The next morning I woke slowly in the knowledge that something was not quite right then discovered warm soft flesh pressing into mine. A brief conversation ensued which reminded me of the previous evening which had involved meeting a couple of Bangkok girls who it appeared had blown all their money on shopping and drink and that I’d agreed to see them o.k. back to the Mango.
Ho-hum – the sun had risen, the flesh was warm and my morals incomplete so it was a time before I arrived downstairs for some of Alain’s god awful coffee.
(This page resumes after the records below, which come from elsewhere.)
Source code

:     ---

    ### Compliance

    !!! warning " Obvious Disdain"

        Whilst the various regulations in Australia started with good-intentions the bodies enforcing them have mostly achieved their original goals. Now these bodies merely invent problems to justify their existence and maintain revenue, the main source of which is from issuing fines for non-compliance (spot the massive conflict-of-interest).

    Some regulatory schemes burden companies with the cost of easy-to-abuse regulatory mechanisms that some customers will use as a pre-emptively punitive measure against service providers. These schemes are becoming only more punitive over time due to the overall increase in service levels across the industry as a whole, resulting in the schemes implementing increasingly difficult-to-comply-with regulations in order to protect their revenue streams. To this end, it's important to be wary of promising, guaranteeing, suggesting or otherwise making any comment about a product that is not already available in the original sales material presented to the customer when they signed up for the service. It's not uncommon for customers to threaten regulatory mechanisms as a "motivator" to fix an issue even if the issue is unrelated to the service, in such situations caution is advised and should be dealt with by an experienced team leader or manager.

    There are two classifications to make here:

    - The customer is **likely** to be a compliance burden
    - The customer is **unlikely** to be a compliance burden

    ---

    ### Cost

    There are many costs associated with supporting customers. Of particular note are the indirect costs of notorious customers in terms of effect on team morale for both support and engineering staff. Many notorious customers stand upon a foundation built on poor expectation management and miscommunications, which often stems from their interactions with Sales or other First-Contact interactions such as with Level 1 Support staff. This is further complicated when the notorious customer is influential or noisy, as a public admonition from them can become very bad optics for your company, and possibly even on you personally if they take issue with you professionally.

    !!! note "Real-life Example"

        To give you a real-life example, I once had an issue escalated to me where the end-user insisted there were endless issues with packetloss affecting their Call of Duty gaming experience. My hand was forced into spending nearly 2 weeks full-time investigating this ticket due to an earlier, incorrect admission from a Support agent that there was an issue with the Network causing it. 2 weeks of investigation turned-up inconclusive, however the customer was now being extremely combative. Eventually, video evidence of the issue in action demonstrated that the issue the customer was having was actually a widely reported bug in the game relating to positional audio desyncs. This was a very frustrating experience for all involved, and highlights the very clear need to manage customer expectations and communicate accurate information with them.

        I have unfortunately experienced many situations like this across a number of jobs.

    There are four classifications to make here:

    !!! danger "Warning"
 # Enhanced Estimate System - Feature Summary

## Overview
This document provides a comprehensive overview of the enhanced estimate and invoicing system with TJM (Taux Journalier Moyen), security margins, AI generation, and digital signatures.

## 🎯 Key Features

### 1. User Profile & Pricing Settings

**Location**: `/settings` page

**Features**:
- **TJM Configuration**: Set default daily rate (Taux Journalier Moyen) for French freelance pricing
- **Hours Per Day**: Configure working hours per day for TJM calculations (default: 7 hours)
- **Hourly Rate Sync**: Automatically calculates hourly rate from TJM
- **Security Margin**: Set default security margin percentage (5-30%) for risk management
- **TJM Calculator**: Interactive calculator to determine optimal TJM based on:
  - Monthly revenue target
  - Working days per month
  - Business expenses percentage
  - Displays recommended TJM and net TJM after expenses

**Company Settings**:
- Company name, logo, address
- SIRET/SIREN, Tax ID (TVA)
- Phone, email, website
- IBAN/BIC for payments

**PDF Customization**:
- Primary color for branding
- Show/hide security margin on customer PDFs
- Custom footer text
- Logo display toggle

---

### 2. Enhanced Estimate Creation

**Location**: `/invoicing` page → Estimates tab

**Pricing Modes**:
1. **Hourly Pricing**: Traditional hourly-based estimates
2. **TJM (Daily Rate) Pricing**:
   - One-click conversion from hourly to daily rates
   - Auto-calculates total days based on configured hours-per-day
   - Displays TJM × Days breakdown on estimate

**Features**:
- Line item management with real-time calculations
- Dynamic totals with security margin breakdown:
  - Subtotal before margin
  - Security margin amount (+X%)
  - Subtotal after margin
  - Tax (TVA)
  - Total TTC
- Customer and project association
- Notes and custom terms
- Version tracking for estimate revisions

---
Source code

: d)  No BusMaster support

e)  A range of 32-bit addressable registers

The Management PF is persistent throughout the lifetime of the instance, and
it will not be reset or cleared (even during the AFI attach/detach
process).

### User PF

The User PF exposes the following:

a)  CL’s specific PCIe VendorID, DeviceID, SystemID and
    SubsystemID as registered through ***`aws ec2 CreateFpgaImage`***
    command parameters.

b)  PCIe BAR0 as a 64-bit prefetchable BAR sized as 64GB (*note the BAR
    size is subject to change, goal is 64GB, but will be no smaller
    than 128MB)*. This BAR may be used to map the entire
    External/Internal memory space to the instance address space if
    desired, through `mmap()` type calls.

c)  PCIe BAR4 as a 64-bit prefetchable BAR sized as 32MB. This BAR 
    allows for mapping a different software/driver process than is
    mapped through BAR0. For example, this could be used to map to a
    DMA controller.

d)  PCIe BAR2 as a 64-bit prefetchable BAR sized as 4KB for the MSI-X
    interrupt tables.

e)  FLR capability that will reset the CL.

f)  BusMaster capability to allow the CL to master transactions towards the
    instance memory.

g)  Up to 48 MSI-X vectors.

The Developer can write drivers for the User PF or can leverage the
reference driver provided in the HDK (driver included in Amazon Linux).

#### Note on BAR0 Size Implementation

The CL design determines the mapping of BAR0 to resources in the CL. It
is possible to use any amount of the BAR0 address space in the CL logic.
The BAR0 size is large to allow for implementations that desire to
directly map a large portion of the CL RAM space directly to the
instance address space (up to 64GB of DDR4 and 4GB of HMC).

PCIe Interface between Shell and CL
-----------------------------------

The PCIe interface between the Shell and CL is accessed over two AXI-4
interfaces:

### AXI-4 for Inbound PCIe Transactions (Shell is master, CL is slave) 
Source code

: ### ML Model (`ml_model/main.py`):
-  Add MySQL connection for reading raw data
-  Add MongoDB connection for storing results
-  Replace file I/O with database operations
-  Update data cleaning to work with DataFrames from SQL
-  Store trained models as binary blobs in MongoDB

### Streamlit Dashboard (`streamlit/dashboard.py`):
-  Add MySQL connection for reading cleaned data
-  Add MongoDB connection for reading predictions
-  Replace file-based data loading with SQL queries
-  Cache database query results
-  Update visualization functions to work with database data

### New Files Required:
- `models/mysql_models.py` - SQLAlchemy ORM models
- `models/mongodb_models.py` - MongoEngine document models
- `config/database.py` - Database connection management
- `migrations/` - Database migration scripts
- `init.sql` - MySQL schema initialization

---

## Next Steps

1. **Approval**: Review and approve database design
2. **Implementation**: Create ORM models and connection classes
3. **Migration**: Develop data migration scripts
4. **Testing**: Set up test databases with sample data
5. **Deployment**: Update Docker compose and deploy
He smiled at me and asked if I’d enjoyed the garlic grilled crabs which brought an instant panic attack as the recollection of the French restaurant in which we’d eaten with the girls surfaced. My wallet was somewhat depleted but Alain made good half the bill which to be honest cheered me up no end. I could eat for another few days.
The girls duly joined us and no way were they obviously tarts so over breakfast we had a laugh and got the particulars sorted out. Particularly which office they worked in.
But that’s another tale for another time.
Several weeks later a letter arrived for me postmarked Pattaya. Enclosed were a few photographs of Alain and I on board a French Frigate and a card signed, ’Stealth Commando’.
The boss happened to be playing pinball on my computer at the time and reached a hand over for the pictures. He studied them for a moment then frowned.
“That’s Sattahip dockyard”, he said.
“True, very true Nu." I replied.
“Foreigners cannot go there alone." He stated.
“We can”, I laughed.
Turning to me he smiled and asked, ”How did you get in?”
“Aha – I can’t tell you Nu…National Security and all that”, then I laughed and tapped my nose in that age old gesture.
Nu shook his head then returned to his game of pinball and beer.
He only said one thing. ”Coleen baa!, Alain farancet baa ruam kaan!"
Quite funny to read this sort of thing when there has just been a coup.